## 演習本文
人口の増減に関わらずどんどん増えていく「新築住宅」
筆者は、余剰住宅の問題が、今後はかなり深刻なものになるのではないかと危惧しています。どういうことなのか、これも数値で説明していきましょう。
下記のグラフを見てください。これは国土交通省が発表している新築住宅の着工戸数の推移を表したものですが、1950年代から1970年代にかけて、住宅は右肩上がりで増えています。
ベビーブームで、造っても造っても住宅が足りない、という時代でした。最も着工数が多い年では、191万戸も造っています。
1970年代に入ると、オイルショックの影響もあって、新築の着工戸数は190万戸台から130万戸台まで落ちました。その後、少しずつ景気が盛り返し、150万戸程度で推移してきましたが、バブル崩壊によってまた減っていきます。
実は、建設業界は実際の景気とは少しタイムラグがあります。バブルが崩壊したのは1992年頃といわれていますが、建設業界が一番売上げを上げたピークは1995年から1996年ぐらいなのです。

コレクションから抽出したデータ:

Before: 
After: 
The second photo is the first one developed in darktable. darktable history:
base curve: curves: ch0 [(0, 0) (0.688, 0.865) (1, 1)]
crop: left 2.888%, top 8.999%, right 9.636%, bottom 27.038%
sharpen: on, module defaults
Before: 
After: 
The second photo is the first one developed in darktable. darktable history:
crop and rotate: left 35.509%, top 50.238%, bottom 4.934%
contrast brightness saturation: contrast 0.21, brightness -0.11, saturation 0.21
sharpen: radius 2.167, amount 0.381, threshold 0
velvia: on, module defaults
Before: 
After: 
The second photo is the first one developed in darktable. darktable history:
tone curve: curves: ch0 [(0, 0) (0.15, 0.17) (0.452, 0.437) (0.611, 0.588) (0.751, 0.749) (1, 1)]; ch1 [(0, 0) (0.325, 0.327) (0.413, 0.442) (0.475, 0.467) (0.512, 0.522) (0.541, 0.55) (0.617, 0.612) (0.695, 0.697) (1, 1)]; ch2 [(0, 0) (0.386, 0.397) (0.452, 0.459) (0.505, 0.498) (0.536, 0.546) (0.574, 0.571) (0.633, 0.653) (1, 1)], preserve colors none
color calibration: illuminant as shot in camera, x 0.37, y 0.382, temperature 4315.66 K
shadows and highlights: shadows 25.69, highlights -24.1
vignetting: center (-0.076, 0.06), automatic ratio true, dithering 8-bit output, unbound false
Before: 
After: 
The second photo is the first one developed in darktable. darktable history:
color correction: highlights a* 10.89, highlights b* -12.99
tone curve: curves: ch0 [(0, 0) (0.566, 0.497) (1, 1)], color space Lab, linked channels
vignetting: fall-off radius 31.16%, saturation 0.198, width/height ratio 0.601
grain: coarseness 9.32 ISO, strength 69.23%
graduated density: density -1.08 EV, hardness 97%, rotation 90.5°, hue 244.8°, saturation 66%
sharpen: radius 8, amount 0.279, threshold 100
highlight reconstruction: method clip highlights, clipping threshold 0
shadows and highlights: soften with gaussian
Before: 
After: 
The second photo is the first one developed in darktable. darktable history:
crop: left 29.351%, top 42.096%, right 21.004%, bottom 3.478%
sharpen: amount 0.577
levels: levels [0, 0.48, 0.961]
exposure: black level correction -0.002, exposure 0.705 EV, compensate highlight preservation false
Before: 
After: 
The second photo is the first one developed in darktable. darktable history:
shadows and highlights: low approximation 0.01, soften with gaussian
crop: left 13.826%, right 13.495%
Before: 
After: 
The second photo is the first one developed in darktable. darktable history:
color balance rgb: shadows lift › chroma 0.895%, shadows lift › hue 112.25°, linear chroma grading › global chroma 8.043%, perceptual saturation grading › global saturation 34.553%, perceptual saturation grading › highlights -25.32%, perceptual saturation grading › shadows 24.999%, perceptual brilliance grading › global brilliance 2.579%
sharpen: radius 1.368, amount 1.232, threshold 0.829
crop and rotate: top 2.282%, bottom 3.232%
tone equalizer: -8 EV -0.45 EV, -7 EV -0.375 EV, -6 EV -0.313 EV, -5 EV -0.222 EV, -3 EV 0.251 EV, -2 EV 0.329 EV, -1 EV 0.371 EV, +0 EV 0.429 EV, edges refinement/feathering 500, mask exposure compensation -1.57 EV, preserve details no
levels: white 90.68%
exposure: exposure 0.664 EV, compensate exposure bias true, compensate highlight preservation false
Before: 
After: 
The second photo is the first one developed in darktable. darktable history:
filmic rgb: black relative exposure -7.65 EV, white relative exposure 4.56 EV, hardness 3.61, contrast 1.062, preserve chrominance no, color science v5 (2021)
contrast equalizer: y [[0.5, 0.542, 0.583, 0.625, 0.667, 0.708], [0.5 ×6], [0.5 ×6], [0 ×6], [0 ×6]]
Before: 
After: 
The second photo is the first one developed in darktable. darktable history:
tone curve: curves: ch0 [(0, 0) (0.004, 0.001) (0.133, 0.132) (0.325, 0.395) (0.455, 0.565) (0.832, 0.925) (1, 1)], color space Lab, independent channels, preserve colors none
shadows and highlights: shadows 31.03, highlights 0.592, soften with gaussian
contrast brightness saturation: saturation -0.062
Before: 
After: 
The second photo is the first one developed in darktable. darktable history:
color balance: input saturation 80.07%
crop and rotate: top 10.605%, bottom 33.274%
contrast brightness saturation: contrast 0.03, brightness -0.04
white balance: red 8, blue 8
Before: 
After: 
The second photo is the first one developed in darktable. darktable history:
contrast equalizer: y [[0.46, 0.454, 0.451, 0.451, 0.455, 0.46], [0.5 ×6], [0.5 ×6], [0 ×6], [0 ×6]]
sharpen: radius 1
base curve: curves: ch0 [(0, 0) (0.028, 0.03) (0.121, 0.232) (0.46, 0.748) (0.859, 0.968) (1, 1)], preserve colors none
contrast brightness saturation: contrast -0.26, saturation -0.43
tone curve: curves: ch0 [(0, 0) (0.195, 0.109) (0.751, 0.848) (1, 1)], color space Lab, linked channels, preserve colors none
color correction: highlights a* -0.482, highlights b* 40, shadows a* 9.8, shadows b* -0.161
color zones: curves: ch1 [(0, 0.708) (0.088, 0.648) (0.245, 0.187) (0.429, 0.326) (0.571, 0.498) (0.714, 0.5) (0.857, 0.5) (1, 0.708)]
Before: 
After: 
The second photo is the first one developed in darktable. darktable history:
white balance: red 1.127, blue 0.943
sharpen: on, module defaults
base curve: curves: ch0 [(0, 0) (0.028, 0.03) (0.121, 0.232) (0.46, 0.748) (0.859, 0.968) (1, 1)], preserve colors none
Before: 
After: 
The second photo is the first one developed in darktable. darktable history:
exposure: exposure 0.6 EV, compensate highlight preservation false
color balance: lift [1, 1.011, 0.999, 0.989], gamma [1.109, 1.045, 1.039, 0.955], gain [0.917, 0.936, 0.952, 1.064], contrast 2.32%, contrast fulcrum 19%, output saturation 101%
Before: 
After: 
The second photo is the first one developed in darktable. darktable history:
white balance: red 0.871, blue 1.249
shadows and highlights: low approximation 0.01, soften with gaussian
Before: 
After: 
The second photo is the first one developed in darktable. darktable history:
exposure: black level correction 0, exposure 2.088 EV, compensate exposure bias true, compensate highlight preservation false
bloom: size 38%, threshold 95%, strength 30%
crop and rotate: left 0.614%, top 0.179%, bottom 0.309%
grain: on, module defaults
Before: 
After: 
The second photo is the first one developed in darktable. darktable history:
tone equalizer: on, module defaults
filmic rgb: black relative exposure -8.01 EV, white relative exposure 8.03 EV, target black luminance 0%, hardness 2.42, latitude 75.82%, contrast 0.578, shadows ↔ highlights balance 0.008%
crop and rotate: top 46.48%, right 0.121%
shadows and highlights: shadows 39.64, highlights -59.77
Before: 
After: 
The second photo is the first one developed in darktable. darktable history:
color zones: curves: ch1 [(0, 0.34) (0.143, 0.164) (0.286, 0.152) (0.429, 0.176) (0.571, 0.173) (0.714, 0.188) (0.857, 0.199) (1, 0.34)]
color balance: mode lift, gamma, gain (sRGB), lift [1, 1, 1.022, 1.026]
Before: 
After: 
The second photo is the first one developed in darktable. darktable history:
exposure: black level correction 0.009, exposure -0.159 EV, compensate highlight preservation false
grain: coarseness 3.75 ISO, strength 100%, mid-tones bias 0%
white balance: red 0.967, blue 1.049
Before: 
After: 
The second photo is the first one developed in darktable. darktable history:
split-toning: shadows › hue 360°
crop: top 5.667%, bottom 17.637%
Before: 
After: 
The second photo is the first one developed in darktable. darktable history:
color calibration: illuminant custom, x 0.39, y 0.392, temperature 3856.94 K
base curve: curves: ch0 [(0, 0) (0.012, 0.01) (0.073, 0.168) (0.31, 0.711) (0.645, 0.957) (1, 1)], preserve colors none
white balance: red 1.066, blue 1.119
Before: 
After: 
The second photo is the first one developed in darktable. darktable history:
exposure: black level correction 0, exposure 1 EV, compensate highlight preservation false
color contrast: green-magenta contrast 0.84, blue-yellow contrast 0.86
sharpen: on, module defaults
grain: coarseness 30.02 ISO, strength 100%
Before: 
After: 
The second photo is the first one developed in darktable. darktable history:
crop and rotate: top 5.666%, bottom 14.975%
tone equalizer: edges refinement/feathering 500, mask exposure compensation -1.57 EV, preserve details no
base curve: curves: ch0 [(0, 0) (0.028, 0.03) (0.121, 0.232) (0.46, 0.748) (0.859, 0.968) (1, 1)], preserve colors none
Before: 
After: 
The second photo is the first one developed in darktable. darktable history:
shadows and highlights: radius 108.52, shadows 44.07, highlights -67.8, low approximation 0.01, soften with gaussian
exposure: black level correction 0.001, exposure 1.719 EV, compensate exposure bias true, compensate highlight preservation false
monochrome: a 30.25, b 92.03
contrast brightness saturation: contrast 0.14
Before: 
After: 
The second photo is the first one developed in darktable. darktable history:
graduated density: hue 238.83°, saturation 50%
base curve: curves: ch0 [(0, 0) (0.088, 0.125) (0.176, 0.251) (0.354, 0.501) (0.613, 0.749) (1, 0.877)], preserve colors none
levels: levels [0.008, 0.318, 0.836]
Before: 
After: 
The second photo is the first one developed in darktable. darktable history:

## 取り組む課題
新築住宅についての本文を読み、次の問いに答えなさい。
1. 最も着工数が多い年には、住宅を何万戸造ったか。
2. 1970年代に入ってから、新築の着工戸数は何万戸台まで落ちたか。
3. 建設業界が一番売上げを上げたピークはいつ頃か。
このデータは使わなくてよい。

## 課題の解答
1. 191万戸造った。
2. 130万戸台まで落ちた。
3. 1995年から1996年ぐらいである。